We took a quick tuk tuk ride up to the ‘golden triangle’ - had to say we had done that! As well as a visit to the Opium Museum before collecting our bags and heading for the long tail.. oh they don’t run any more, bugger, oh well we will just get the bus.. oh the bus doesn’t run on Sunday.. so we found ourselves in the back of the local song taew for the 1hour journey to Chiang Khong.
In Chiang Khong we stayed at the Hub Pub & Funky Box hostel a cheap and cheerful hostel run by Eve and God. The hostel guests are generally backpackers on their way to the Laos border and on to Luang Prabang via the 2 day slow boat. On our arrival we discovered that the boat we wanted to take wasn’t leaving until Wednesday (it was Sunday!).
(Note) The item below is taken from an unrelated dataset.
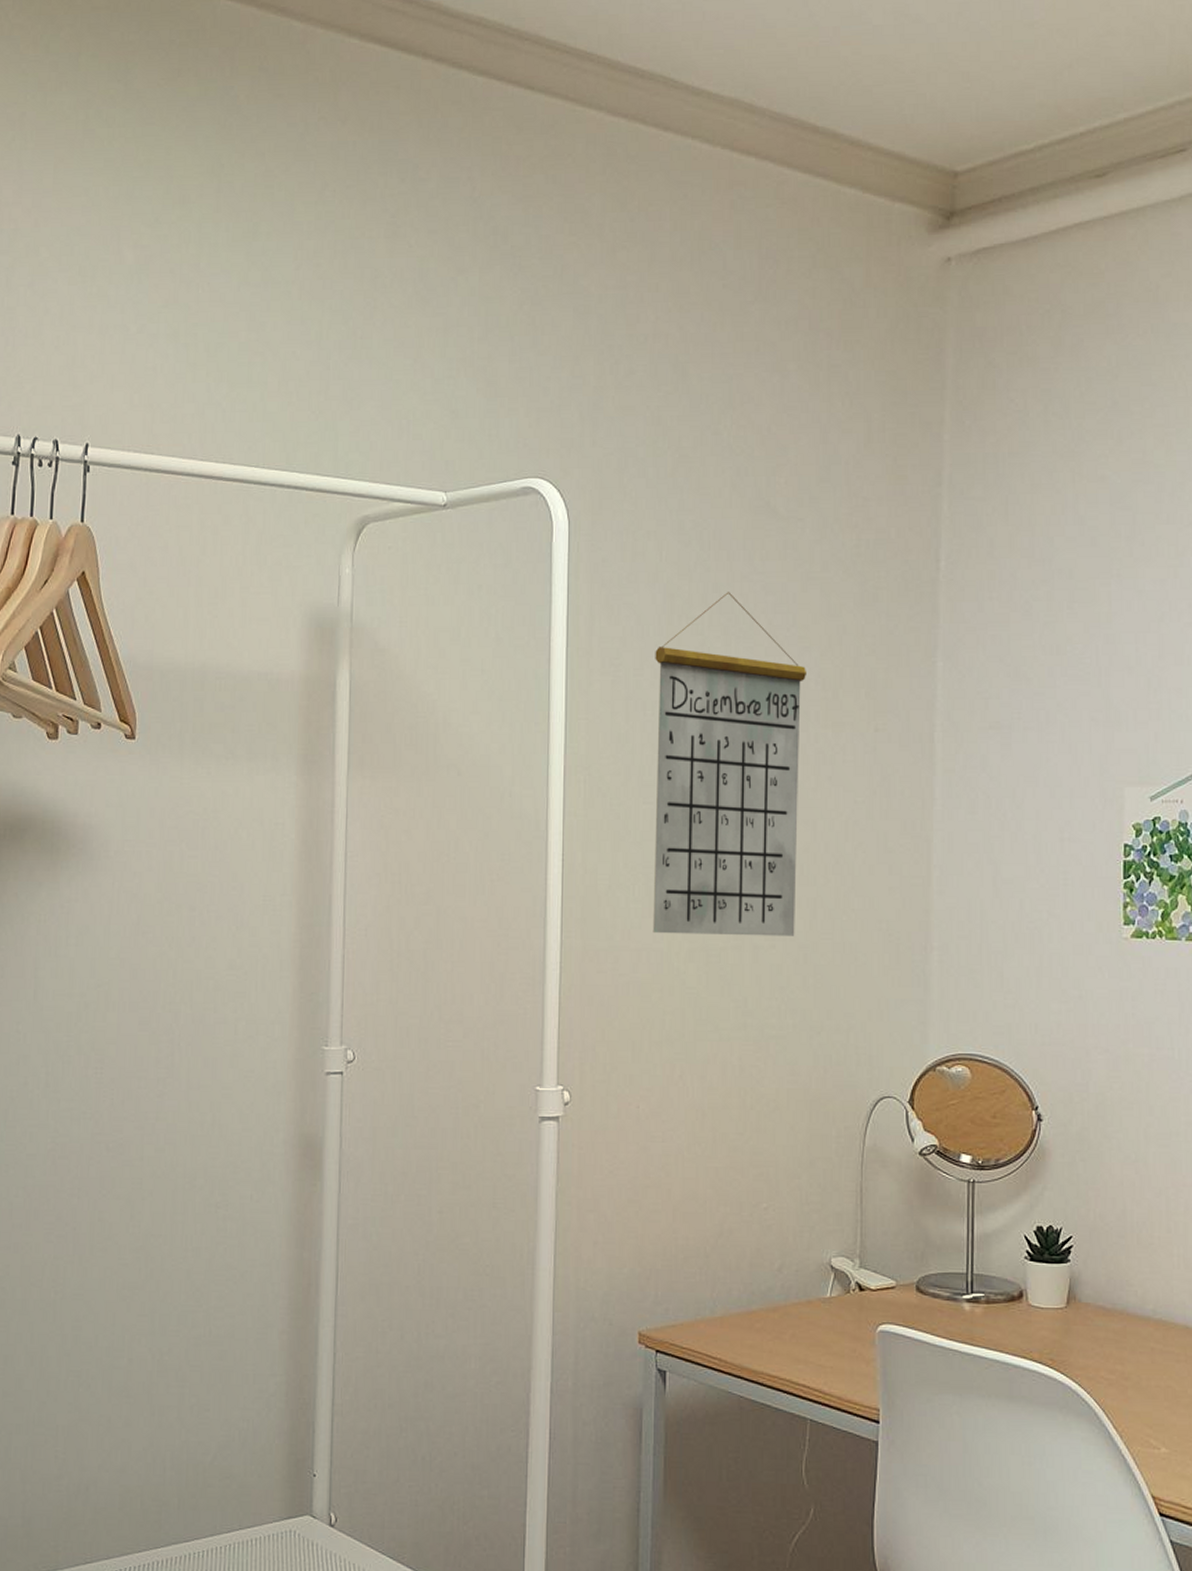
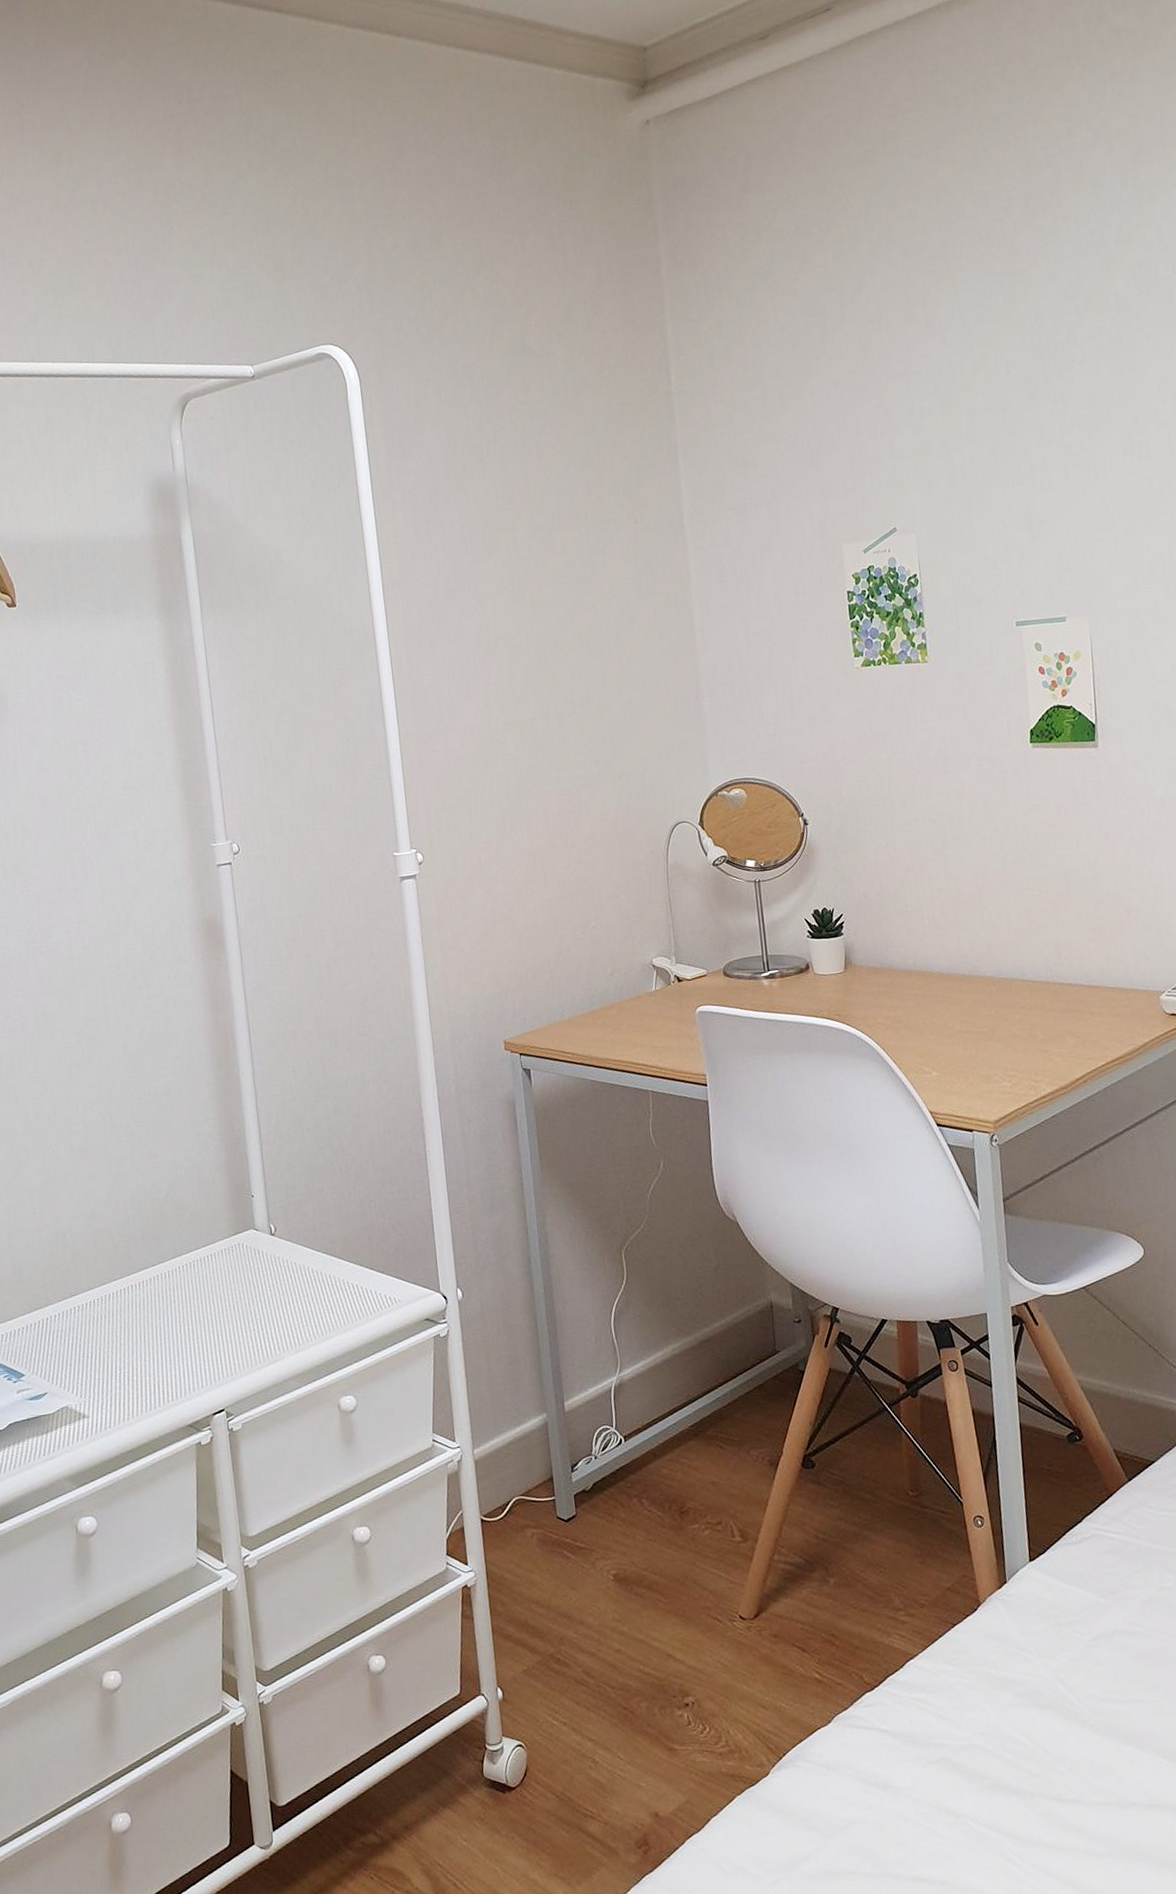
calendar: present [652,592,806,936] -> none [445,422,591,714]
We could however take the rickety cheap boat on Monday along with 100 young back packers! It took us about a nano-second to pull the “we have the option of saying no card” and the upgrade!”. This forced us slow down for a while and spend 2 days discovering Chiang Khong.
Each day consisted of a morning walk along the river, accompanied by our hostel resident “guide dog” Zelda, whom also patiently waited whilst we had our street side bowl of noodles. On one of the days, one of the owners dropped us into the national park with a kayak and fishing rod. A couple of hours were spent in the serenely quiet park on the lake just paddling and fishing. Locals were dotted around the lake either fishing themselves or attending their small farms, one building their bamboo house another herding buffalo his from his canoe.